> _Document excerpt_
Everwinter; Inara Pey, October 2016, on Flickr Everwinter – click any image for full size

I make no secret of being a fan of Lauren Bentham’s region designs. I’ve covered several of them in these pages; they are always beautifully conceived and wonderfully executed – even when the theme might be a little on the dark side – making them a joy to visit and explore.

Take Everwinter. It is a dark design, and might easily be taken to be in keeping with the time of year. However, its roots go far deeper than Halloween or any “traditional” apocalyptic setting. As Lauren notes in her introduction to the region, Everwinter takes its inspiration from a place in the physical world, and centre of a very specific event.

Everwinter; Inara Pey, October 2016, on Flickr Everwinter

Located in northern Ukraine, close to the border with the Republic of Belarus in 1970, Pripyat City was the ninth nuclear city (a kind of closed city) dedicated to supporting the Soviet Union’s burgeoning nuclear power industry. By early 1986, its population was over 49,000 – but by the end of April that year,  it lay a ghost town. It has remained that way ever since; and while most of us might not know its name first-hand, few of us are unfamiliar with the name that brought about Pripyat’s desertion: Chernobyl.

> _Brief 1_
According to the Everwinter excerpt, how large was Pripyat City's population by early 1986?
> _Brief 2_
Name every country or state that the Everwinter excerpt mentions.

Recorded data:

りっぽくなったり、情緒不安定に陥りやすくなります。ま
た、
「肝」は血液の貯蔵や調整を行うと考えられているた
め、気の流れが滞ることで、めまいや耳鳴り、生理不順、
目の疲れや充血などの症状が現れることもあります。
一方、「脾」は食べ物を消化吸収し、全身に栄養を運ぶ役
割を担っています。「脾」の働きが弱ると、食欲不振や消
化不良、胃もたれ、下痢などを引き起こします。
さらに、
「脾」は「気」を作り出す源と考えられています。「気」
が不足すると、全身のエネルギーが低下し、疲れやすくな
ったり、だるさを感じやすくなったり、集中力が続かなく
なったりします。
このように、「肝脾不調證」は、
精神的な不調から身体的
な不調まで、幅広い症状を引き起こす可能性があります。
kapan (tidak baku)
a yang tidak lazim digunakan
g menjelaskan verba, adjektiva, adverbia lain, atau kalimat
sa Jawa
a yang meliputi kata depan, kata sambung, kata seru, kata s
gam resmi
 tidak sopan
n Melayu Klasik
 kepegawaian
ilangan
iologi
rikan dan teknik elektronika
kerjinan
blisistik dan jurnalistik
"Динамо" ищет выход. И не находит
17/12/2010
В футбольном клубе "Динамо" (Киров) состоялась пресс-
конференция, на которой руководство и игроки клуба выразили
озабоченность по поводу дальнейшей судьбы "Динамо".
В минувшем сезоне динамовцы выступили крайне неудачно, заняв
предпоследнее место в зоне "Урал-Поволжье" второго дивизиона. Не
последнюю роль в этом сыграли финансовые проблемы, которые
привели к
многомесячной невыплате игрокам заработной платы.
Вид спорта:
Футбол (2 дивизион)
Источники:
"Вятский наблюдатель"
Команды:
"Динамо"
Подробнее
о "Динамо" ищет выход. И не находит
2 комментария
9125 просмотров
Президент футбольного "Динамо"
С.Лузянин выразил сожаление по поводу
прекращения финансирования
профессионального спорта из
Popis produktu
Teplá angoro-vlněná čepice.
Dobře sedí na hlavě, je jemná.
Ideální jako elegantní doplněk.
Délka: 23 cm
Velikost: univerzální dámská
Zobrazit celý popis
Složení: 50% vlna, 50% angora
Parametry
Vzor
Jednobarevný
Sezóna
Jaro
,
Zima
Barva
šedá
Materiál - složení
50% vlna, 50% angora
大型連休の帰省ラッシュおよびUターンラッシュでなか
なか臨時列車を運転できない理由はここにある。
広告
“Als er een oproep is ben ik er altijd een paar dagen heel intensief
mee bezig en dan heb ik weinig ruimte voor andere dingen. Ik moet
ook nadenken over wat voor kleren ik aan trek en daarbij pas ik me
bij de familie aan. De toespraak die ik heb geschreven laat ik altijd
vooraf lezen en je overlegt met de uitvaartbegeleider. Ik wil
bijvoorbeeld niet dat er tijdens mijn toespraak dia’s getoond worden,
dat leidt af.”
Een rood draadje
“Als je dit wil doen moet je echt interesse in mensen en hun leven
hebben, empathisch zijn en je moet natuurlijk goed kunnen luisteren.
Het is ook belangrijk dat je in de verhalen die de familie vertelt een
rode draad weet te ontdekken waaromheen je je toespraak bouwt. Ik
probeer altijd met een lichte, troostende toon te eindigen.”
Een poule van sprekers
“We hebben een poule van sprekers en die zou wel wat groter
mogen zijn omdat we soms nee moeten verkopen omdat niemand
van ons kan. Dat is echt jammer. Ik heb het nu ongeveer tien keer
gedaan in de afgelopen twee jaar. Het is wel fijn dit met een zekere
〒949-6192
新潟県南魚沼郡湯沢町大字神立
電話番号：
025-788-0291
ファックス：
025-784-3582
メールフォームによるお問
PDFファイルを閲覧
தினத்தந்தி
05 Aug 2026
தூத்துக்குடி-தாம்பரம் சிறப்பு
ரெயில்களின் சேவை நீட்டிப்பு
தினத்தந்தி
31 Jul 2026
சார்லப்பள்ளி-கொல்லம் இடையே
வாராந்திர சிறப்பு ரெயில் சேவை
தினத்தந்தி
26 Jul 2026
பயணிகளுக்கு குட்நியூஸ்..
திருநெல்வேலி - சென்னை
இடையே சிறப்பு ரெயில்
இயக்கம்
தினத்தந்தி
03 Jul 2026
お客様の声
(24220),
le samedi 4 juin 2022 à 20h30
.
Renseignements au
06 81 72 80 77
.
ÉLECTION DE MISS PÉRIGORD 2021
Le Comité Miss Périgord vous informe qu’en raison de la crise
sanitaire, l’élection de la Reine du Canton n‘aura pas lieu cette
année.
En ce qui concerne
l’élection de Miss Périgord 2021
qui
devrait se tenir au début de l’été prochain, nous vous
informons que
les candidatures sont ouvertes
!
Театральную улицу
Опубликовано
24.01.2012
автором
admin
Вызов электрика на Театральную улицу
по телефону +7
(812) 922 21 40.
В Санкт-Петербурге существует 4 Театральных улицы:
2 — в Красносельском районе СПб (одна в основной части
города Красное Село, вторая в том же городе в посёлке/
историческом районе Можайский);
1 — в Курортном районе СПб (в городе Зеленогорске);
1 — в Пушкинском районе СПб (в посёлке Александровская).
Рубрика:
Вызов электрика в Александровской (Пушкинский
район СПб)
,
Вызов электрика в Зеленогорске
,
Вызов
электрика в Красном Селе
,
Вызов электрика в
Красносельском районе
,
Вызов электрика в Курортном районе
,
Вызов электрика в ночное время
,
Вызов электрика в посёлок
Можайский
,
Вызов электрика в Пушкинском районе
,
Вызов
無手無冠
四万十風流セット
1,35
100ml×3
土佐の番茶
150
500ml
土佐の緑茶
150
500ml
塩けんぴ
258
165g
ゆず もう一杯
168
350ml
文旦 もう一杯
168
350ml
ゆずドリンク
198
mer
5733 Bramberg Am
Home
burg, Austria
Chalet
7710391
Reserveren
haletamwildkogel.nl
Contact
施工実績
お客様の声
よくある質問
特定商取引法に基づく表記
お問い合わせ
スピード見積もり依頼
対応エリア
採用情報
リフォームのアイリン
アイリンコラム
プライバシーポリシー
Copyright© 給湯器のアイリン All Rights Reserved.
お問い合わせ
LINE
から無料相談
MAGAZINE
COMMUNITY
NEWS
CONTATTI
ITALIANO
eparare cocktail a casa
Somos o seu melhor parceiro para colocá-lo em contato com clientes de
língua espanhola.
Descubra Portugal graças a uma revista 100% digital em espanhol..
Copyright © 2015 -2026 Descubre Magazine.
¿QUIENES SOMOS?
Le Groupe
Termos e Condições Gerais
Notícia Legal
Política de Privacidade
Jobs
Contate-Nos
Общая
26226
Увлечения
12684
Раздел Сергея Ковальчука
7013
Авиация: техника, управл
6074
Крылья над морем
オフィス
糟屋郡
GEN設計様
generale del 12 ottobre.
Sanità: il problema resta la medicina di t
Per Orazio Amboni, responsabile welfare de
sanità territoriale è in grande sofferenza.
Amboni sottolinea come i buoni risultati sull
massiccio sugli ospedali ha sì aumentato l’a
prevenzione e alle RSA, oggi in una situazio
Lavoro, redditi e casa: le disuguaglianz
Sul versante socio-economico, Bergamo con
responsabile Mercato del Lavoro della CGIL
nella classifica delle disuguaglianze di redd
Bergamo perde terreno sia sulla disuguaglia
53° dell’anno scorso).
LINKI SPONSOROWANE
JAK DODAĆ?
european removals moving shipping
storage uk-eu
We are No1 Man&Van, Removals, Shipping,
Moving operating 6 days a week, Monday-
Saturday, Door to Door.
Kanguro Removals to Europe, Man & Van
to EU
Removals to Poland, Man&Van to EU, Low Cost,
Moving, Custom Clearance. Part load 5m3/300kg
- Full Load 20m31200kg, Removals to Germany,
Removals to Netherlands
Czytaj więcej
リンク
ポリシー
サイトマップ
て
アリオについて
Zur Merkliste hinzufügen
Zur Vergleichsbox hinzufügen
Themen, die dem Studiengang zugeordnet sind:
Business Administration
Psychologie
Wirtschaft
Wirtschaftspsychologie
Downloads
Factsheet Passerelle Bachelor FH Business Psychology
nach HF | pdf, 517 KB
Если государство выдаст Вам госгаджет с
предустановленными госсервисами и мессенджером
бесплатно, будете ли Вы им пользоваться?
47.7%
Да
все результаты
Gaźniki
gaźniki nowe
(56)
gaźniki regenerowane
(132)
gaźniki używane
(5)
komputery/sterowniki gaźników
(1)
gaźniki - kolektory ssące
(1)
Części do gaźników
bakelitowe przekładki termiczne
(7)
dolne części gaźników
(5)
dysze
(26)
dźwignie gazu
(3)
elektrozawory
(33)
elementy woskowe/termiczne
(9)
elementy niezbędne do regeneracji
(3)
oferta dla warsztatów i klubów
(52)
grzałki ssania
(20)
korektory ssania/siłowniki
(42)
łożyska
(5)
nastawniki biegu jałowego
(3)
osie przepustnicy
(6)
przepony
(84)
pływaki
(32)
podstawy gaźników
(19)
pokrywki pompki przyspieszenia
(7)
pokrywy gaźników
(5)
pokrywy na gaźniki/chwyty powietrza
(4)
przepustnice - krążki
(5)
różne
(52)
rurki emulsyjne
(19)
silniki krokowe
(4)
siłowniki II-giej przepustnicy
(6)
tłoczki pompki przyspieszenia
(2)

> _Result 1_
Over 49,000.

> _Result 2_
Ukraine, the Republic of Belarus, the Soviet Union